2.2. La Corte di merito non ha fatto applicazione dei suesposti principi, al fine di individuare la natura, conformativa o espropriativa, del vincolo di cui trattasi, così incorrendo nella violazione di legge denunziata. La Corte d’appello, secondo quanto esposto nella sentenza impugnata, non ha, infatti, compiuto alcun accertamento di fatto in ordine alla sussistenza dei requisiti oggettivi, di natura e struttura, di cui si è detto e non ha dato conto di aver verificato, in primo luogo, che si trattasse di imposizione a titolo particolare su beni determinati, incompatibile con la proprietà privata, e non di imposizione su una generalità di beni nei confronti di una pluralità indifferenziata di soggetti.

I Giudici d’appello hanno preso in considerazione solo la generale destinazione dell’area, impressa dai piani regolatori generali, per inferirne il carattere espropriativo del vincolo (cfr. pag. n. 2 sentenza), e non hanno indagato sulla funzione della destinazione dell’intera zona in cui i beni ricadono in ragione delle sue caratteristiche intrinseche, nel senso precisato dalle citate pronunce di questa Corte.

3. Dall’accoglimento del primo motivo consegue l’assorbimento di tutti gli altri, che concernono sempre la questione della qualificazione del vincolo, prospettata sotto diversi profili, o che sono dipendenti da detta questione, perchè relativi alla debenza e determinazione dell’indennità di cui al D.P.R. n. 327 del 2001, art. 39.

4. In conclusione, merita accoglimento il primo motivo di ricorso, assorbiti gli altri, con la cassazione della sentenza impugnata nei limiti del motivo accolto e rinvio della causa alla Corte d’appello di Milano, in diversa composizione, anche per le spese del giudizio di legittimità.

PQM

La Corte accoglie il primo motivo di ricorso, assorbiti gli altri, cassa la sentenza impugnata nei limiti del motivo accolto e rinvia la causa alla Corte d’appello di Milano, in diversa composizione, anche per la decisione sulle spese del giudizio di cassazione.

Così deciso in Roma, nella Camera di consiglio della Sezione Prima Civile, il 17 dicembre 2020.

====

Consegna
Traduci in inglese questa frase del testo di lettura: «Così deciso in Roma, nella Camera di consiglio della Sezione Prima Civile, il 17 dicembre 2020.»

Dati riportati

====

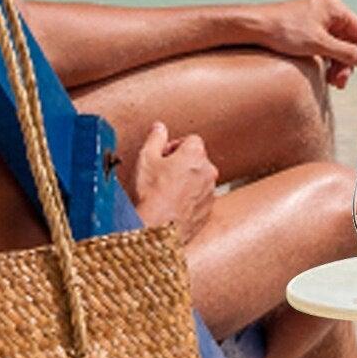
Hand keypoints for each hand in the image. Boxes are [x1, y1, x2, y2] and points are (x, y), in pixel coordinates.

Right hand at [132, 122, 219, 238]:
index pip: (191, 140)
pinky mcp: (208, 210)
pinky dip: (189, 199)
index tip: (162, 157)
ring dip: (186, 181)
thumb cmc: (152, 195)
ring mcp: (210, 192)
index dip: (174, 146)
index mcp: (195, 154)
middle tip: (161, 174)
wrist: (158, 229)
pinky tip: (171, 205)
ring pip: (199, 179)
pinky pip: (200, 198)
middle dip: (181, 163)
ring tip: (165, 192)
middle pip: (197, 159)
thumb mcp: (146, 159)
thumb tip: (159, 127)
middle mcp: (208, 171)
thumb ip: (155, 138)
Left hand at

====

Risposta scritta
So decided in Rome, in the Council Chamber of the First Civil Section, on December 17, 2020.